Now you can begin to see the outline of the basement. Stanley is digging the footers in this photo, which are deeper than the basement floor because they have to be below the frost line. The footers go all around the outside edge of the basement floor and will support the walls that will be poured on top of them next week.

 

Late in the afternoon, Mike, our builder, arrived (He is the one in the white shirt with the blonde hair) to check on "his boys." He also pointed out to us that there was going to be a problem with the remaining trees. Because the trees were so close to the house, Stanley had to pile the dirt right next to the edge of the hole, which was going to be problematic for the bulldozers and the cement trucks.
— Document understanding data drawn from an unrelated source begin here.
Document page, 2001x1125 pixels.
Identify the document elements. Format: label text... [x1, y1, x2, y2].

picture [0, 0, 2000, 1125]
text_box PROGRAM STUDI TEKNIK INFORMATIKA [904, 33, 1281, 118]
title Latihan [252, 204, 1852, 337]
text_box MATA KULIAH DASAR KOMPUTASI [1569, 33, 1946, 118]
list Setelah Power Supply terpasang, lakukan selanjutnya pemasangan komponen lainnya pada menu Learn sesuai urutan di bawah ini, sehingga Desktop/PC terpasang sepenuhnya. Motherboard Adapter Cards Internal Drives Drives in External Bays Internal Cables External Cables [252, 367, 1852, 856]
On top of that, he convinced me that if we leave a lot a trees real close to the house, especially trees that were not young and strong, that we risk one of them falling on the house. AND, if the trees are too close to the house we will have trouble with dampness and mold on the siding and even inside. So he walked around with Fred and I and we chose trees we were willing to let him cut down.
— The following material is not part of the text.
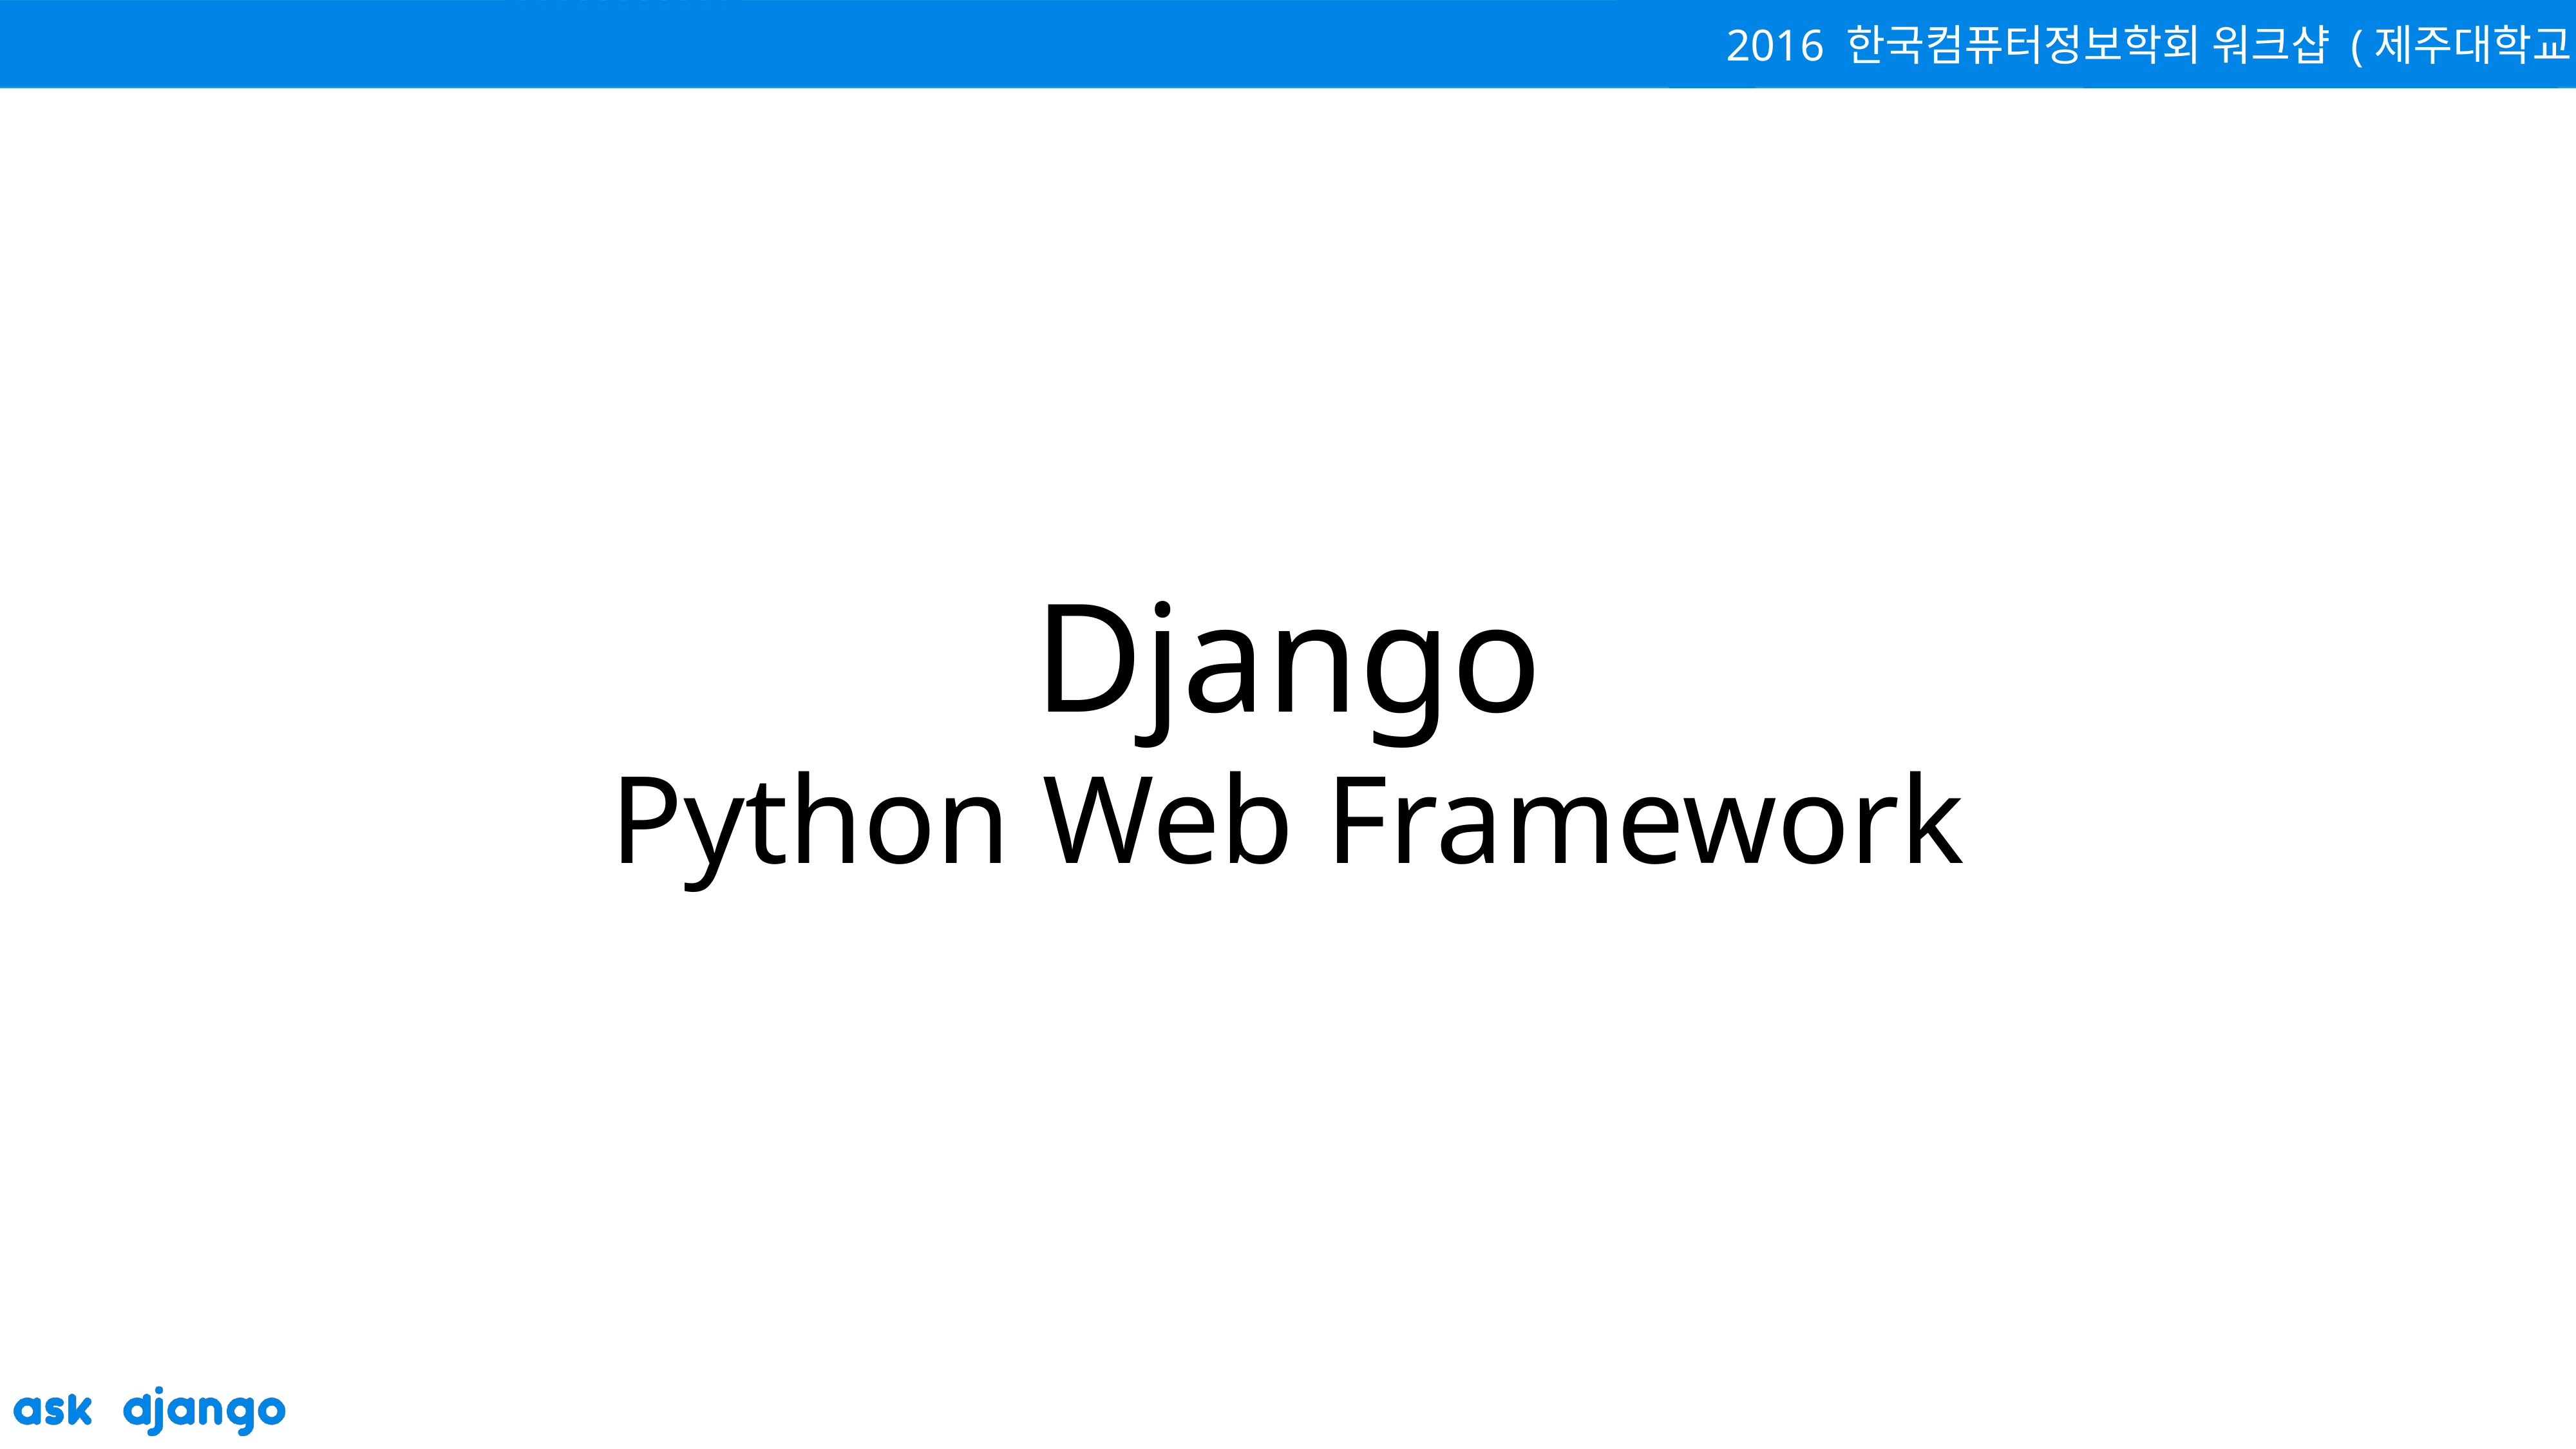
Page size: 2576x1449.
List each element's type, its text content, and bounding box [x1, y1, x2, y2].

picture [1, 1375, 295, 1448]
title Django Python Web Framework [187, 478, 2389, 971]
picture [0, 0, 2576, 88]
They are almost done now. The back right corner you see in this photo (where the laser is sitting on the tripod) is the corner of the big family room/office that will be behind the kitchen. The back left corner will be the Master Bathroom, and in front of that will be the Master Bedroom. The foreground is where the kitchen will be. To the right (not yet dug) is where the garage will be.

 

Now imagine that I swung the camera to the left and now the kitchen is to the left and the guy is standing in the octogon shaped living room....the family room and Master Bedroom would be just out of the picture to the right.

Looks pretty big, huh? I think I am going to LOVE this house! No problem having enough space for this big family at Christmas/Thankgiving/Easter/ Birthdays any more!

Footers - July 26, 2004

This is the carnage of trees I was so depressed about. It is looking better today than it did at first. Fortunately, my precious little dogwood (which will be between the driveway and the entry) still looks like it will survive. To the right of the dogwood, you can almost see the footers. Most of the trees you can see in the background will have to go (but will be replaced by an approximately 7 acre lake).

 

To the far right, you can just see the back corner of the garage (which is on the main floor level). The footer just to the left of that will be under the basement wall. The footers to the left will be in the center of the basement, where there is one step down.

This is the footer under the basement wall that is under the octogon shaped living room on the main floor. In the background is the back corner of the house (under the master bedroom and bath. You have to use your imagination, but the lake would be to the left side of the photo.

 

In this photo, I am standing at the edge of the octogon, looking toward the back of the basement wall. There will be a poured basement wall where you see the earth cut away and the garage will be on top of that earth.

     
     
     

Once the footers are cured (3-5 days) they will pour the basement walls. And then they will start framing!!!